1. If you’re thinking about installing a French drain and catch basin system, you probably have experienced flooding around your house like we did. Congratulations! Identifying the location of your flooding is the first step. This is likely happening around a downspout.

2. You’ll want to plan the drain direction down slope from where the downspout is. You can use the Kent County’s online mapping system to find where the true slope on your property is. You can search for your address and turn on the contour layer that shows elevations. We’re glad we looked this up because we had originally planned to build it in the other direction up slope. This would have just send the water out to head back towards the house.

3. Before you head to the store to get supplies, decide how far you want your trench drain to go. We decided to go 20 feet out from the house because of the amount of rain we expect from the surface area that drains into the gutters.

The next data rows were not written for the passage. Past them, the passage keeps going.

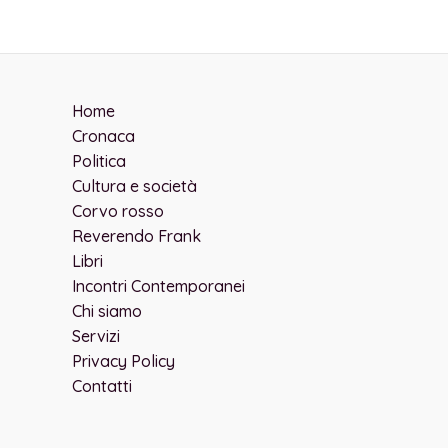
Home
Cronaca
Politica
Cultura e società
Corvo rosso
Reverendo Frank
Libri
Incontri Contemporanei
Chi siamo
Servizi
Privacy Policy
Contatti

4. We were originally going to buy materials for a DIY French Drain. After looking up a lot of different systems, we decided to save time and purchase NDS prefabricated French drain. If you go with this method of installation, you’ll need a catch basin, a connector if extending more than 10 feet, and a cap for the end of the pipe.

5. If you read my article in the happenings newsletter. You know that I had already dug up the channel for the drain. We did have to make a few tactical adjustments afterwards. I recommend waiting until you have a plan to dig your trench, instead of in a rain ridden fury. You’ll want to dig your channel in a downslope direction. The ditch will need to be about 12 inches wide and 12 to 18 inches deep. We increased the depth as we dug further from the house.

6. Ryan prepared the catch basin by drilling a few holes in the bottom of the basin. By doing this, he made sure that there would not be standing water for pesky mosquitos to breed in. Then he prepared the downspout location for catch basin by adding rocks to help stabilize and level the catch basin to the ground.

7. The prefabricated French drain comes with a mesh around the outside to prevent dirt from entering the drain and clogging the pipe. The connector did not have anything like this. I improvised, we used scrap fleece fabric and handy zip ties to keep the pipe clear from dirt.

8. We connected the catch basin to the French drain and used a level to make sure we were sloping down. Then we filled it in with soil and planted a few deep rooted native plants. Voila!